For plenty of local media types, Youssef's fight has made him a folk hero. On the opening night of Depeche Mode's three-night stand at the Staples Center in October, he was mobbed by concerned colleagues anxious to talk to him. It felt unnatural; he missed the old thrill of slipping in, taking shots and disappearing before anyone knew he was there.

That night, he didn't want to talk about his struggle to carry his equipment or his muscles fighting fatigue, with Ritalin to keep him awake. It was about taking that perfect shot of moody front man David Gahan singing with his eyes open, something that rarely happened and would certainly make his gallery of photos stand out. It was about the thrill of having the best vantage point in the house to take in the precious moments in the presence of one of his all-time favorite '80s bands, possibly for the last time. Ironically, he says, it felt as if he were shooting his first show again. The adrenalin from that show fueled him through all three nights.

“I think Andrew just wants to be normal and do his job,” says Timothy Norris, an LA Weekly photographer and one of Youssef's longtime colleagues. “Some of us, me included, are more interested in just getting home some nights. And I'm sure he is, too. But when it matters to him, he's staying. He's gonna make sure he hears that band.”

Youssef is reserving his dwindling energy supply for a few choice endeavors, including using a pair of tickets to see NIN again in LA on Nov. 8. “He's planning to go and do another shoot,” says Art. Though he fights to hold back his tears, his quivering, accented English conveys hopefulness and heartbreak. “He's still planning to go, and God help him.
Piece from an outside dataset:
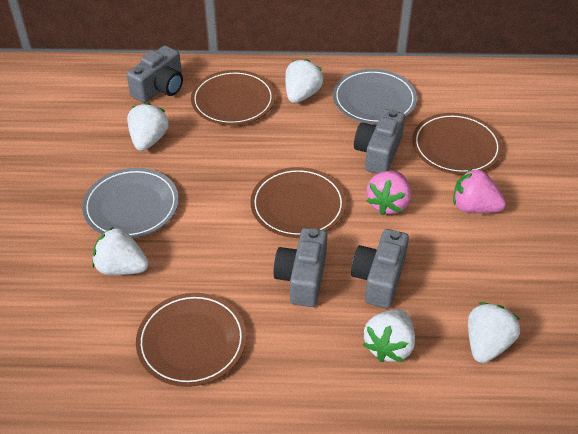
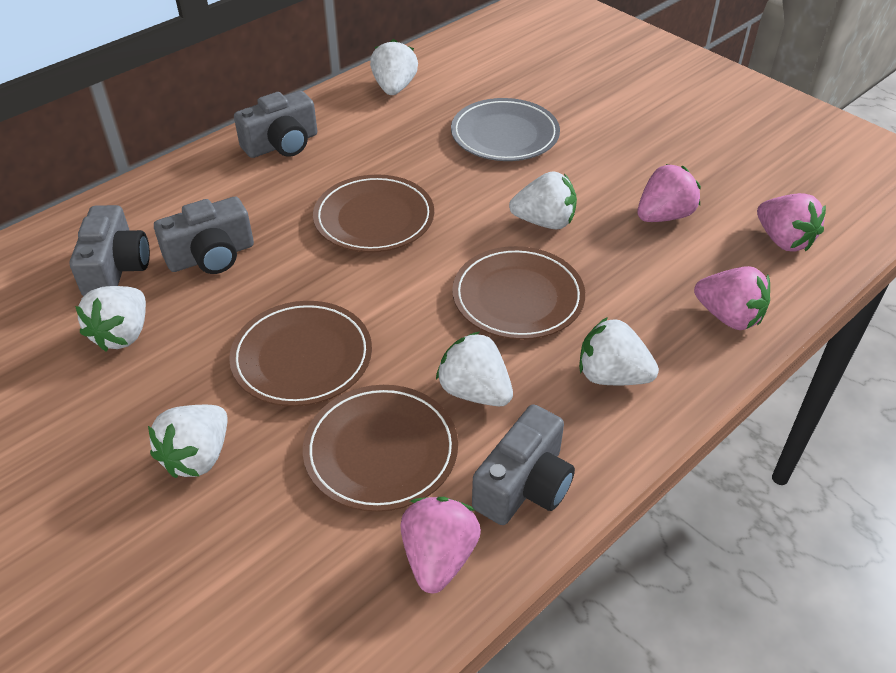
grey plate: [82,168,179,238] [333,69,417,124] = 2 -> [451,98,560,161] = 1
pink strawberry: [367,171,411,215] [453,168,506,213] = 2 -> [400,497,481,593] [637,164,701,222] [694,266,770,330] [757,193,826,251] = 4
white strawberry: [92,227,149,275] [127,103,169,151] [285,59,323,103] [363,310,415,362] [468,302,520,363] = 5 -> [75,286,146,352] [148,405,228,478] [370,39,418,95] [436,332,513,406] [509,171,577,229] [579,317,659,385] = 6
And we love him for it.”

This week, Youssef drove to Long Beach to meet up with Dexter Holland, the Offspring front man and OC punk legend. They befriended each other after an interview Holland did for the Weekly some time ago. The plan involves one more thing Youssef has never done before: man the co-pilot controls of a four-seater charter plane, as he and Holland (a licensed pilot) take off down a runway. As always, his camera bag was in tow.

He takes pride in documenting every high point. Each photograph represents a notch on his belt that his disease can't take away. “For me, it's all about trying to prove to myself that I wouldn't let this beat me,” Youssef says. “I'd like to think I'm just as stubborn as my cancer.”

In life, maybe there's no greater joy than to watch a person with nothing left to give dig deep to somehow find a little extra, enough to flip open a laptop and release their pain, stand up and leave the house, lift a camera and get the shot.

Whether you discovered Youssef through his column, sweated it out with him on the front lines of Coachella, or are seeing his face for the first time on the cover of this newspaper, there's no doubt he has shown people what that kind of strength is all about. He reminds us that Superman is often the guy you least expect—the guy who spends his life in the trenches. Though not long for this world, he's prepared to leave it exactly the way he should—at peace, hurtling towards the clouds, a mortal looking down on the world through the lens of a god, flying high.